**Work request**
What you return must match the data below exactly, minus any pictures.

**Extracted data**
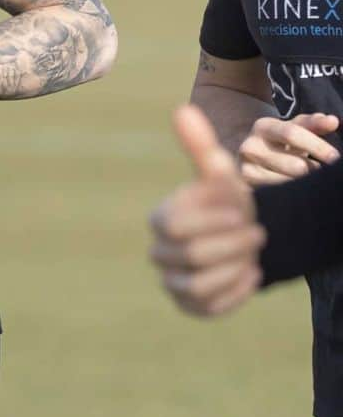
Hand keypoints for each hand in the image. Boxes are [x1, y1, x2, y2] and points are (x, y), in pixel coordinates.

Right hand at [149, 105, 265, 316]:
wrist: (239, 237)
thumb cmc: (226, 202)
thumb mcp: (219, 175)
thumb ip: (200, 146)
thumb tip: (182, 109)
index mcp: (160, 220)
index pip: (177, 226)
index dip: (215, 220)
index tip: (243, 211)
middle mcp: (159, 252)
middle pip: (192, 256)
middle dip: (231, 244)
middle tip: (257, 233)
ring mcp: (171, 282)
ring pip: (197, 285)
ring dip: (234, 267)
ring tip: (254, 252)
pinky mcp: (190, 306)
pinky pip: (210, 307)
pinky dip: (235, 291)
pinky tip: (252, 273)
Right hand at [237, 112, 339, 184]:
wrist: (250, 156)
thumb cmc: (279, 142)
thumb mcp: (295, 129)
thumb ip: (314, 124)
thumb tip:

**Response to the task**
Hand keypoints for each hand in the image. Boxes are [x1, y1, x2, y2] and points are (x, y), in pixel coordinates.

Right hand at [149, 105, 265, 316]:
wrist: (239, 237)
thumb cmc: (226, 202)
thumb mcp: (219, 175)
thumb ip: (200, 146)
thumb tip: (182, 109)
index mcp: (160, 220)
index pip: (177, 226)
index dip: (215, 220)
index tip: (243, 211)
middle mcp: (159, 252)
middle pip: (192, 256)
middle dip: (231, 244)
middle tip: (257, 233)
ring mcp: (171, 282)
ring pip: (197, 285)
ring dip: (234, 267)
ring tip: (254, 252)
pinky mcp: (190, 306)
pinky pip: (210, 307)
pinky dip: (235, 291)
pinky tip: (252, 273)
Right hand at [237, 112, 339, 184]:
wrist: (250, 156)
thumb cmc: (279, 142)
thumb mcp: (295, 129)
thumb ip: (314, 124)
thumb tip:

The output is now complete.